Economics Short Run Vs Long Run Costs Questions Medium
Sunk costs refer to the costs that have already been incurred and cannot be recovered or changed regardless of future decisions. These costs are irrelevant in the decision-making process because they are already spent and cannot be recovered.
In the short-run, sunk costs are not relevant because they have already been incurred and cannot be changed. When making short-run decisions, such as whether to continue producing a certain product or shutting down a particular production line, managers should only consider the costs and benefits that will occur in the future. Sunk costs should not be taken into account as they cannot be recovered and should not influence the decision.

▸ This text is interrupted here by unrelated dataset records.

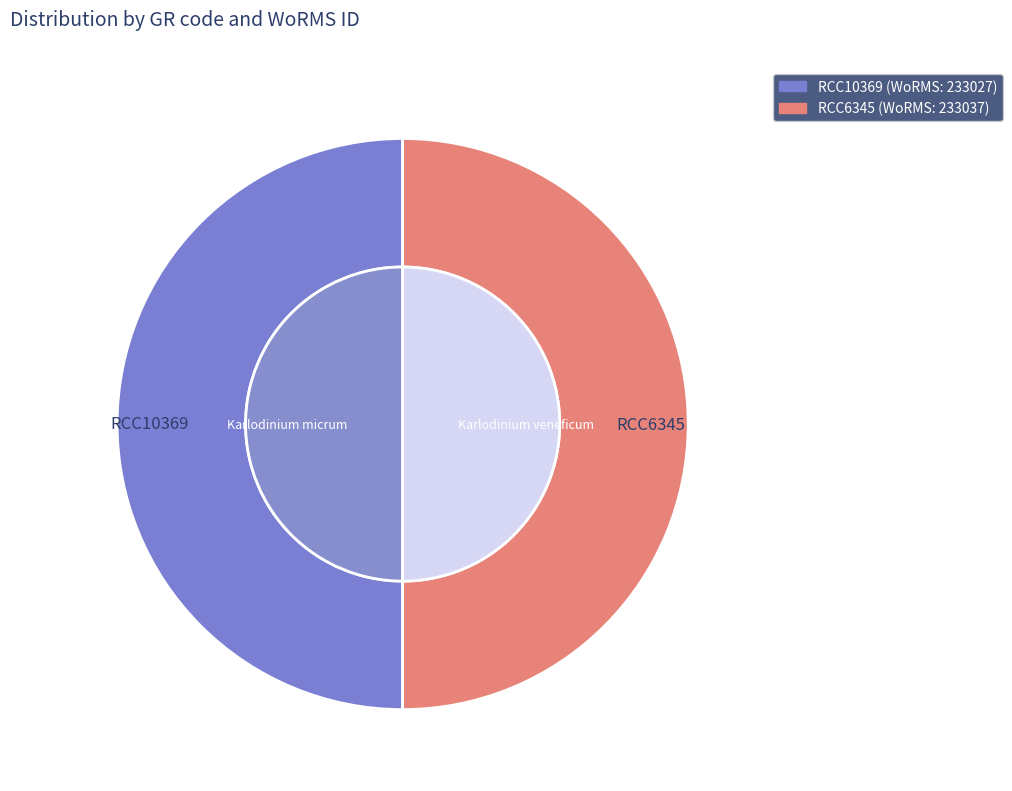

True or false: RCC6345 accounts for 50% of the total.

True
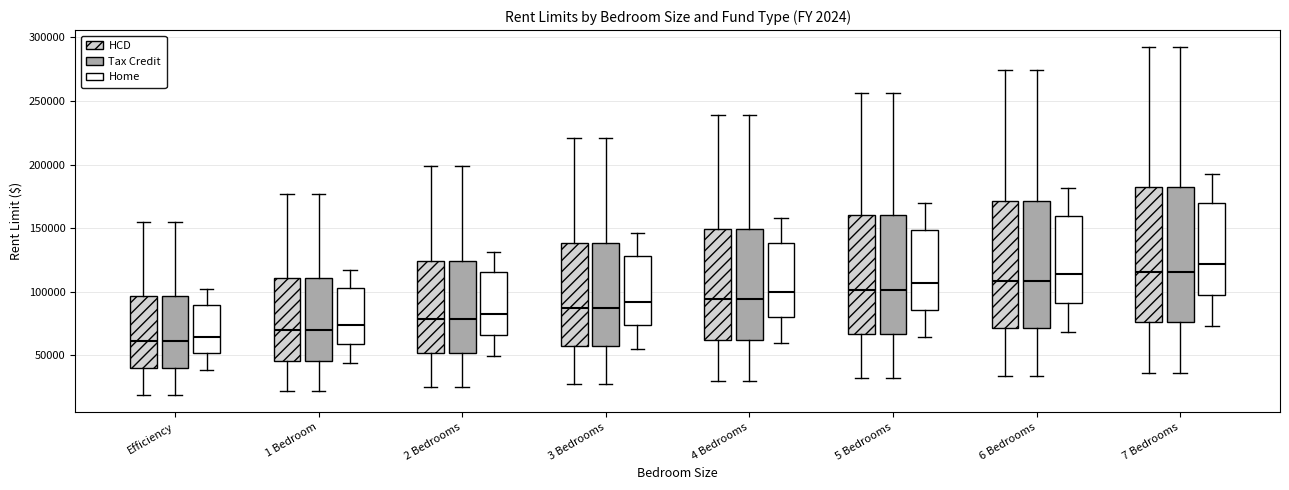

Where does the median line of the box for 2 Bedrooms (Home) sit on the y-axis? The values are not printed on the chart, so give them approximately, as read against the axis.

85000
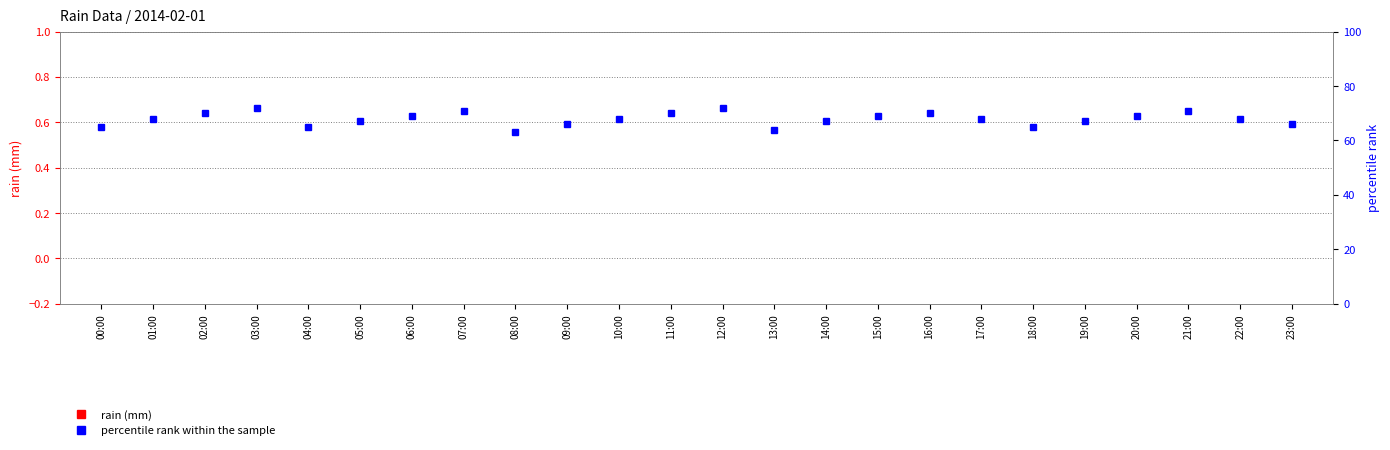

Reading left to right, list all the values displayed in this chart.

rain (mm): 00:00=0	01:00=0	02:00=0	03:00=0	04:00=0	05:00=0	06:00=0	07:00=0	08:00=0	09:00=0	10:00=0	11:00=0	12:00=0	13:00=0	14:00=0	15:00=0	16:00=0	17:00=0	18:00=0	19:00=0	20:00=0	21:00=0	22:00=0	23:00=0
percentile rank within the sample: 00:00=65	01:00=68	02:00=70	03:00=72	04:00=65	05:00=67	06:00=69	07:00=71	08:00=63	09:00=66	10:00=68	11:00=70	12:00=72	13:00=64	14:00=67	15:00=69	16:00=70	17:00=68	18:00=65	19:00=67	20:00=69	21:00=71	22:00=68	23:00=66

On the other hand, in the long-run, sunk costs may have some relevance. In the long-run, firms have more flexibility to adjust their operations and make strategic decisions. While sunk costs cannot be recovered, they may still have an impact on long-run decisions. For example, if a firm has invested a significant amount of money in a particular technology or infrastructure, they may be more inclined to continue using it in the long-run, even if it is not the most efficient option. This is because abandoning the sunk costs and switching to a different technology or infrastructure would require additional costs and investments.
However, it is important to note that even in the long-run, sunk costs should not be the sole determinant of decision-making. Managers should still consider the future costs and benefits associated with different options and make decisions based on the overall profitability and efficiency of the alternatives.
In summary, sunk costs are costs that have already been incurred and cannot be recovered. In the short-run, they are irrelevant and should not influence decision-making. In the long-run, while they may have some relevance, they should not be the sole determinant of decisions and should be considered alongside future costs and benefits.